* **Excerpt provided**
- - -

Saw a programme on tv about care homes for mentally impaired young people.  A bloke, posing as a new recruit, goes in with a hidden camera to film what goes on.  This is a modern facility, mainly staffed by young people.  They are employed as support workers to care for people who are unable to live independently and look after themselves. The patients were regularly bullied and abused - both physically and mentally - according to the filming done by the stooge. For instance, a young, fit, strong bloke regularly slapped, dragged, pinned down and threw freezing water over his 'charges'.  Moreover, no-one (neither his peers nor line managers) intervened.  In fact they either looked on or joined in.  I found it sickening and appalling to watch.  The kind of thing that beggars belief. Much like the Stanford Prison experiment carried out by Zimbardo and his team (http://en.wikipedia.org/wiki/Stanford_prison_experiment) and the Milgram experiment (http://en.wikipedia.org/wiki/Milgram_experiment).  

What do these experiments, and the behaviour exhibited in the programme, demonstrate?  That we're bullies and cowards?  That we value approval over and above compassion?  That we care more for our own psychological and physical comfort than we do for others? 

That we are selfish.  

We will protect our own position at the expense of others' suffering and discomfort, particularly when there is little threat of being challenged and called out on our behaviour.

Are we really that scared and cowardly?

On the flip side ......there are many instances of kindness and caring action.  But they are often not dramatic; not sensational.  They just pass on by, and you might witness them and smile, and then carry on with your day.

And it 's impossible to judge whether the abuse of those young patients is more prevalent than kind and caring acts.  Neither behaviour can be measured in a meaningful and accurate way. 

So, I wonder whether I over-reacted to the programme?  Whether my appalled reaction plays into the drama of an extreme of human behaviour.  Behaviour that is not neccessarily indicative of the norm of what most human beings behave like most of the time.  

Perhaps, the programme was made to titillate and excite.... and so the making of the programme AND the watching unwittingly colludes with the behaviour that it is exposing.  

See?  Instead of believing that the programme makers wanted to expose the mistreatment of vulnerable people, I cynically doubt their motives. 

A demonstratrion of how humanity is fucked and rushing headlong to its own demise at its own hand.

Well .... you can but hope.

- - -

* **Assigned task 1**
In the post about the care home programme, what does the young, fit, strong bloke regularly do to his 'charges'? List every action it names.
* **Assigned task 2**
Write out the post about the care home programme from "On the flip" up to and including "it is exposing.".

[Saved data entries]
- - -

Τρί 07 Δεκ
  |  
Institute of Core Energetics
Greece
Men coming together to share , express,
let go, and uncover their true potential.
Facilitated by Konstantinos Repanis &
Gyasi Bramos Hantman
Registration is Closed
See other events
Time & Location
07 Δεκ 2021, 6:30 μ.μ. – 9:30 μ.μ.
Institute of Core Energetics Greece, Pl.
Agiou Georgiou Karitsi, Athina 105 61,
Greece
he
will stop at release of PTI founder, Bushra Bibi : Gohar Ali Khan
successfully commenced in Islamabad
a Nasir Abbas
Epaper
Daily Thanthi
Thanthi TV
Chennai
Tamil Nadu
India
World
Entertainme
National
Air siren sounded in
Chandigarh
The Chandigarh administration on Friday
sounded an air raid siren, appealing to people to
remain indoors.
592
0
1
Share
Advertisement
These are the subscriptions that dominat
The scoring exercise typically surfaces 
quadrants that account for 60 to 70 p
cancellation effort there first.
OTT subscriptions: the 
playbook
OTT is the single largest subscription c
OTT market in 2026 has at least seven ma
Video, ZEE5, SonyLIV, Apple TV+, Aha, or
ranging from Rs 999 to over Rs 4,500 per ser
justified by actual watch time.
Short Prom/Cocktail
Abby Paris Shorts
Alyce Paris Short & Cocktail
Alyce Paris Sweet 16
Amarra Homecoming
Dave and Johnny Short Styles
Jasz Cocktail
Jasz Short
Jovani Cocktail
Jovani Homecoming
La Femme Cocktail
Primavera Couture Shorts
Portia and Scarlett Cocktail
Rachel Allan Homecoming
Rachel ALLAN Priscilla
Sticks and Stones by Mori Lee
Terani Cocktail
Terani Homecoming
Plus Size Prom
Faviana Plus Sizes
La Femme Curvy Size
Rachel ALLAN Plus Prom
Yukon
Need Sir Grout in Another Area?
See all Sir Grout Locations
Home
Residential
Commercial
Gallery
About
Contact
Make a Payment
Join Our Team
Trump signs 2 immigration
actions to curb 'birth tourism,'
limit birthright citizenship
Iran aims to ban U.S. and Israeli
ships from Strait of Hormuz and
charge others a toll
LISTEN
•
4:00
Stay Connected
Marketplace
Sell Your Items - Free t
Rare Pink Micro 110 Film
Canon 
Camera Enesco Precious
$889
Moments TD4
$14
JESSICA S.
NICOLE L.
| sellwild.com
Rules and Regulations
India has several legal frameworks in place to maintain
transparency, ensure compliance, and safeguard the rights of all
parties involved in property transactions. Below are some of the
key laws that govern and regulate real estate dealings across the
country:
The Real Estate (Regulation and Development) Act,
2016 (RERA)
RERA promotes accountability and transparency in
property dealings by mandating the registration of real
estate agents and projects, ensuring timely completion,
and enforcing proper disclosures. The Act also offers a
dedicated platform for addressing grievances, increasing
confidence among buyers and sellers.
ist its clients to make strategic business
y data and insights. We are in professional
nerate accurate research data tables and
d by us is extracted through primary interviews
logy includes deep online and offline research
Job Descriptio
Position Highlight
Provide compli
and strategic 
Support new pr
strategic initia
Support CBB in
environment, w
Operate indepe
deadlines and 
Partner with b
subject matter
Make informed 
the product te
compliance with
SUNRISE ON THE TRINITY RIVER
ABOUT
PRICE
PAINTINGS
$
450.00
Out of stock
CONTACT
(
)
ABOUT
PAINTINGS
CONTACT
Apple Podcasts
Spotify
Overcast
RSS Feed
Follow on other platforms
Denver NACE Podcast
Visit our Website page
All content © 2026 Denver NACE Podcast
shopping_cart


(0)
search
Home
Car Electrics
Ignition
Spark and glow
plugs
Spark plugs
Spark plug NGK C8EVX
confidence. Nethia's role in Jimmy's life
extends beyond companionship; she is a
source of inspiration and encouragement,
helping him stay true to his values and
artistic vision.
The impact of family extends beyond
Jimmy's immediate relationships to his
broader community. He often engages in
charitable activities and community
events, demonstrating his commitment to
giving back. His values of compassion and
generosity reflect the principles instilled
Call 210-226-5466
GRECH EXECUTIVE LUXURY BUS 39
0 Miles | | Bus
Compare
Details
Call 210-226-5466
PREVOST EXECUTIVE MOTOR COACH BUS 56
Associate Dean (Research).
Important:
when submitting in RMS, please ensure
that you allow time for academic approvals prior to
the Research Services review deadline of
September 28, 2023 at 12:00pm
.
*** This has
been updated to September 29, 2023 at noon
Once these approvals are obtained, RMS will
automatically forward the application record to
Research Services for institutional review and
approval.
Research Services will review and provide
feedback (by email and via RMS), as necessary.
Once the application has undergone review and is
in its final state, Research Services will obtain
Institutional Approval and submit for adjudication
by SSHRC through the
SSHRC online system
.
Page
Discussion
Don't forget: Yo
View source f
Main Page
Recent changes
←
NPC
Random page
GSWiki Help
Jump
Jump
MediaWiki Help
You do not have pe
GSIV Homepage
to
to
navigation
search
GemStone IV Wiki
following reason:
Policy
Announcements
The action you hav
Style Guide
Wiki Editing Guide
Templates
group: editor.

- - -

* **Exercise output 1**
- Slapped them
- Dragged them
- Pinned them down
- Threw freezing water over them

* **Exercise output 2**
On the flip side ......there are many instances of kindness and caring action.  But they are often not dramatic; not sensational.  They just pass on by, and you might witness them and smile, and then carry on with your day.

And it 's impossible to judge whether the abuse of those young patients is more prevalent than kind and caring acts.  Neither behaviour can be measured in a meaningful and accurate way. 

So, I wonder whether I over-reacted to the programme?  Whether my appalled reaction plays into the drama of an extreme of human behaviour.  Behaviour that is not neccessarily indicative of the norm of what most human beings behave like most of the time.  

Perhaps, the programme was made to titillate and excite.... and so the making of the programme AND the watching unwittingly colludes with the behaviour that it is exposing.